Activity 5-1
------------

## Section 2: FDs & Closures

Recall that given a set of attributes $\{A_1, \dots, A_n\}$ and a set of FDs $\Gamma$

The closure, denoted $\{A_1, \dots, A_n\}^+$, is defined to be the largest set of attributes B s.t. $$A_1,\dots,A_n \rightarrow B \text{ using } \Gamma.$$

We've built some functions to compute the closure of a set of attributes and other such operations (_feel free to look at the code- it's pretty simple and clean, if we say so ourselves..._):

In [1]:
from closure import compute_closure

### Exercise 1

Consider a schema with attributes $X=\{A,B,C,D,E,F,G,H\}$.

In this exercise, you are given a set of attributes $A\subset X$ and a set of FDs $F$. Find **one FD** to add to $F$ so that the closure $A^+=X$

**Note: you can add FDs to the below set $F$ using e.g. `F.append((set([...]), set([...])))` and then check how you're doing using the `compute_closure` function from above!**

(As we'll find out immediately after this activity, this equivalent to saying: _Find one FD to add such that $A$ becomes a superkey for $X$_)

In [2]:
A = set(['A', 'B','F'])
F = [(set(['A', 'C']), 'D'),
 (set(['D','H', 'G']), 'E'),
 (set(['A', 'B']), 'G'),
 (set(['F', 'B', 'G']), 'C')]

In [3]:
compute_closure(A,F)

{'A', 'B', 'C', 'D', 'F', 'G'}

#### Solution:

In [4]:
F.append((set(['A']),'H'))

In [5]:
compute_closure(A, F, verbose=True)

Using FD A,B -> G
	 Updated x to {A,G,B,F}
Using FD G,B,F -> C
	 Updated x to {G,A,B,F,C}
Using FD A -> H
	 Updated x to {H,G,A,B,F,C}
Using FD A,C -> D
	 Updated x to {H,G,D,A,B,F,C}
Using FD D,H,G -> E
	 Updated x to {H,G,D,A,B,F,E,C}


{'A', 'B', 'C', 'D', 'E', 'F', 'G', 'H'}

## Section 3: Superkeys & Keys

Next, we'll add some new functions now for finding superkeys and keys.

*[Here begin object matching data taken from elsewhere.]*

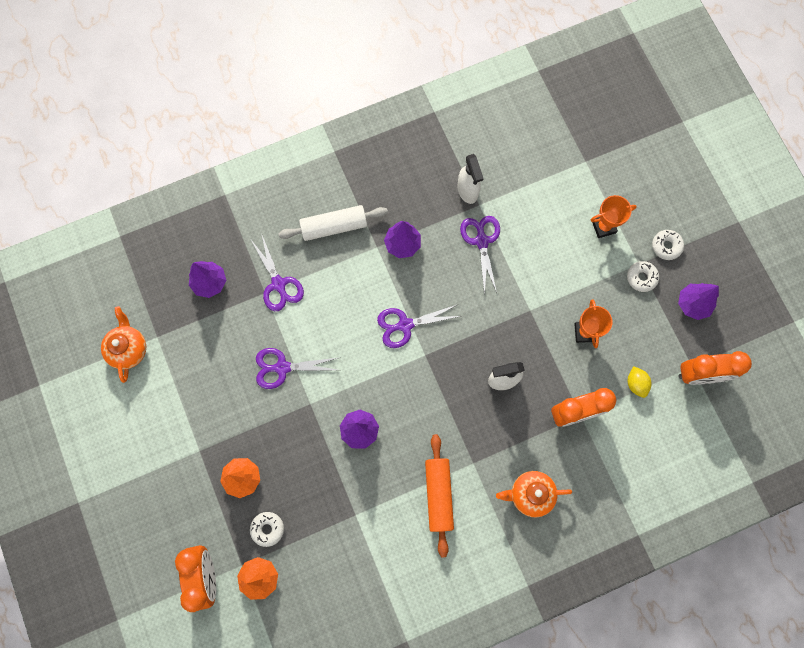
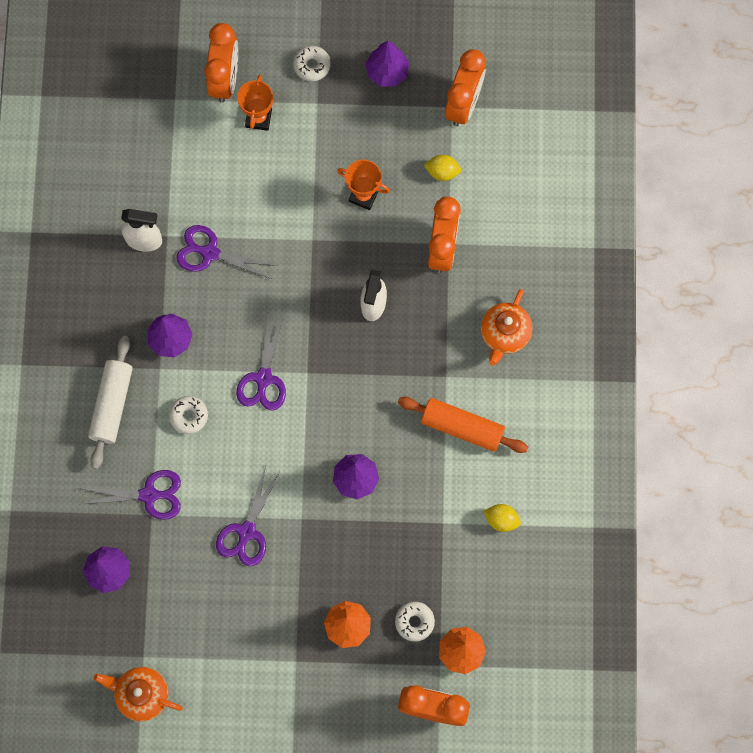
camera: 65 degrees left, 0 degrees up
white donut [627,261,659,292] -> white donut moved to [169,396,208,434]
none -> orange clock [204,23,238,103]
none -> yellow lemon [484,504,521,532]

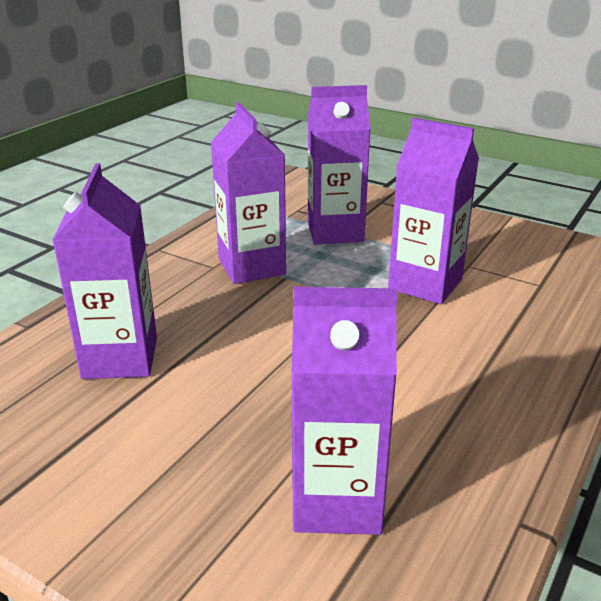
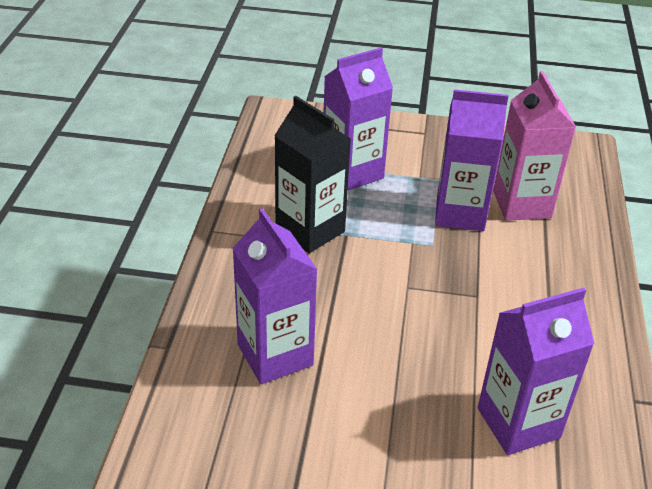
camera: 25 degrees left, 10 degrees up
purple carton [211,102,286,284] -> black carton [274,96,351,253]
none -> pink carton [493,71,576,221]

Recall:
* A _superkey_ for a relation $R(B_1,\dots,B_m)$ is a set of attributes $\{A_1,\dots,A_n\}$ s.t.
$$ \{A_1,\dots,A_n\} \rightarrow B_{j} \text{ for all } j=1,\dots m$$
* A _key_ is a minimal (setwise) _superkey_

The algorithm to determine if a set of attributes $A$ is a superkey for $X$ is actually very simple- we just see if the $A^+=X$:

In [6]:
def is_superkey_for(A, X, fds, verbose=False): 
 return X.issubset(compute_closure(A, fds, verbose=verbose))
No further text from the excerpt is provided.